CGU aponta irregularidades em licitação de R$ 3 bilhões do Ministério da Educação

FNDE

Uma demanda de mais de 30 mil laptops para uma escola de 255 alunos de Minas Gerais chamou a atenção dos auditores

A Controladoria-Geral da União (CGU) detectou irregularidades em uma licitação de R$ 3 bilhões do Ministério da Educação (MEC). Trata-se da contratação feita por meio de pregão eletrônico com recursos do Fundo Nacional de Desenvolvimento da Educação (FNDE), para a compra de equipamentos de informática para abastecer escolas de todo o país. A informação é do jornal O Globo. Segundo a reportagem, que teve acesso ao relatório da auditoria da CGU, foram identificadas irregularidades e o órgão pediu a suspensão da licitação e a reformulação do edital para corrigir os desvios.

A contratação faz parte do Programa Educação Conectada, que vai adquirir computadores, notebooks, projetores e lousas digitais para alunos das redes públicas de ensino estaduais e municipais. Pelo valor e pela natureza da contratação, de R$ 3 bilhões, a CGU aponta que deveria ter sido solicitada autorização do Ministério da Economia, o que não ocorreu no caso.

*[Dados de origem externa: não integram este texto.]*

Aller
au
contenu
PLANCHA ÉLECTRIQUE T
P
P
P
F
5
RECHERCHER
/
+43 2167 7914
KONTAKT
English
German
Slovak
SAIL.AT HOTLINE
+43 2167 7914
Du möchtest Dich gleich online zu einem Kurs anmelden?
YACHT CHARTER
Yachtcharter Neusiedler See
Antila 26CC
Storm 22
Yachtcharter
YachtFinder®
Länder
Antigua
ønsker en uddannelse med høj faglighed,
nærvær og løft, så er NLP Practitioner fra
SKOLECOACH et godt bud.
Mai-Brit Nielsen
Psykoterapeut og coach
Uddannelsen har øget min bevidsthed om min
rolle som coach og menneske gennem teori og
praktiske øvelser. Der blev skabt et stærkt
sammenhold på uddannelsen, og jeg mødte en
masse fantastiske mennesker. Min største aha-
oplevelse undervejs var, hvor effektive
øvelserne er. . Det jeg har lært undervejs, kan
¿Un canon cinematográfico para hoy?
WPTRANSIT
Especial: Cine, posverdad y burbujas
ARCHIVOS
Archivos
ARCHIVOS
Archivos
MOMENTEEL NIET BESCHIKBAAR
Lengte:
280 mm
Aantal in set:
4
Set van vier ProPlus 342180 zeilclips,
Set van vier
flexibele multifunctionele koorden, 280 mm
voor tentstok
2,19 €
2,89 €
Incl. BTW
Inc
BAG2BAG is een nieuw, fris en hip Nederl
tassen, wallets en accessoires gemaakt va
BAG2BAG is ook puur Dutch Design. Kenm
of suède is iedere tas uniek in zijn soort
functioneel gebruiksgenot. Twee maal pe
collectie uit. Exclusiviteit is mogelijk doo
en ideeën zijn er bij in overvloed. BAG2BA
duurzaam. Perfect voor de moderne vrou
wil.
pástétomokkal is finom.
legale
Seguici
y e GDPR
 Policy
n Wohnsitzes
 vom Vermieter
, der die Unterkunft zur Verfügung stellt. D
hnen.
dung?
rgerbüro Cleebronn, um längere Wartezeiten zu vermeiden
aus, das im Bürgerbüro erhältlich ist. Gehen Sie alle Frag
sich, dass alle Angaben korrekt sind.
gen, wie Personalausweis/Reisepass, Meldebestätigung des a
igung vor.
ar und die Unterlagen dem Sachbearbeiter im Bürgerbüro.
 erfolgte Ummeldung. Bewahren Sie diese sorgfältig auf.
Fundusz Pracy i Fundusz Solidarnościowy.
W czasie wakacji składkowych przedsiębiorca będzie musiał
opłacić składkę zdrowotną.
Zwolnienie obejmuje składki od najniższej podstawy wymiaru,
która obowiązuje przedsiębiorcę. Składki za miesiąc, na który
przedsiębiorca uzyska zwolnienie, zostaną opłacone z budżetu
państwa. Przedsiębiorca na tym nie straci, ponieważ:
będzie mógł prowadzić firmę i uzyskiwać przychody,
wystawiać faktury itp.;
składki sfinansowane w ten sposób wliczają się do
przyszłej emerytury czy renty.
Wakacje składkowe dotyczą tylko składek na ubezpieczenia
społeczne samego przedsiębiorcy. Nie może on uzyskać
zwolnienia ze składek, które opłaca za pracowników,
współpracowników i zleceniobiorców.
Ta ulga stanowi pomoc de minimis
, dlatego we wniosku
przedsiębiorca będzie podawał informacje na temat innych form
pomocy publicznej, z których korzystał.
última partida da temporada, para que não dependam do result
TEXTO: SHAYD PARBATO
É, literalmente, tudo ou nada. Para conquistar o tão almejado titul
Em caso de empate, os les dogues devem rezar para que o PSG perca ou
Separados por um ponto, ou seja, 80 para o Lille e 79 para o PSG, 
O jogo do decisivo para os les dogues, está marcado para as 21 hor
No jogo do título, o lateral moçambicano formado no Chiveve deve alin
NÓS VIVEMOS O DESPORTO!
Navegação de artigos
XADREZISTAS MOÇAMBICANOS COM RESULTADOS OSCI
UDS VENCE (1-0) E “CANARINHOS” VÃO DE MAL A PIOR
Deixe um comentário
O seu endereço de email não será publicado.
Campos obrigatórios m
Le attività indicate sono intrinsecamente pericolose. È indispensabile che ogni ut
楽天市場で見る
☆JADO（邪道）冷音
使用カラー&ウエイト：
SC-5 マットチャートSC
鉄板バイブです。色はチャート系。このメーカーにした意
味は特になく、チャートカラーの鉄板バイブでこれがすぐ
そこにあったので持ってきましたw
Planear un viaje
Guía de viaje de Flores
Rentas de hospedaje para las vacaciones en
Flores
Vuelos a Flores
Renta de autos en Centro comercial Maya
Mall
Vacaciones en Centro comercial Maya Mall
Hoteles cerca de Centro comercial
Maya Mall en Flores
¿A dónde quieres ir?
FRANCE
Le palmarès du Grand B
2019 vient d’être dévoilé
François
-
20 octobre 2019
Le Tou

“O caso que mais chamou a atenção diz respeito à Escola Municipal Laura Queiroz, do município de Itabirito/MG, que registrou a demanda de 30.030 laptops educacionais, embora a escola só tenha registrada na planilha o número de 255 alunos (117,76 laptops por aluno)”, registrou a CGU em seu relatório.

A CGU aponta ainda que não houve uma “ampla pesquisa de mercado” sobre os preços dos equipamentos, provocando “risco de sobrepreço dos itens a serem contratados, com possibilidade de grandes prejuízos aos cofres públicos”.

FNDE afirma que licitação foi suspensa
Em nota, a assessoria de comunicação do FNDE afirmou que a licitação foi suspensa pela nova gestão do órgão, do advogado Rodrigo Dias, que assumiu a autarquia em 2 de setembro, e que o edital está sendo refeito.

“Esclarecemos que o processo de licitação, iniciado há duas gestões, foi suspenso preventivamente no dia 4 de setembro de 2019 pela nova gestão do FNDE, que assumiu a autarquia no dia 2 de setembro. A medida foi tomada para que fosse feita análise dos questionamentos ao edital, e no dia 9 de outubro o pregão eletrônico nº 13/2019 foi revogado”, diz a nota.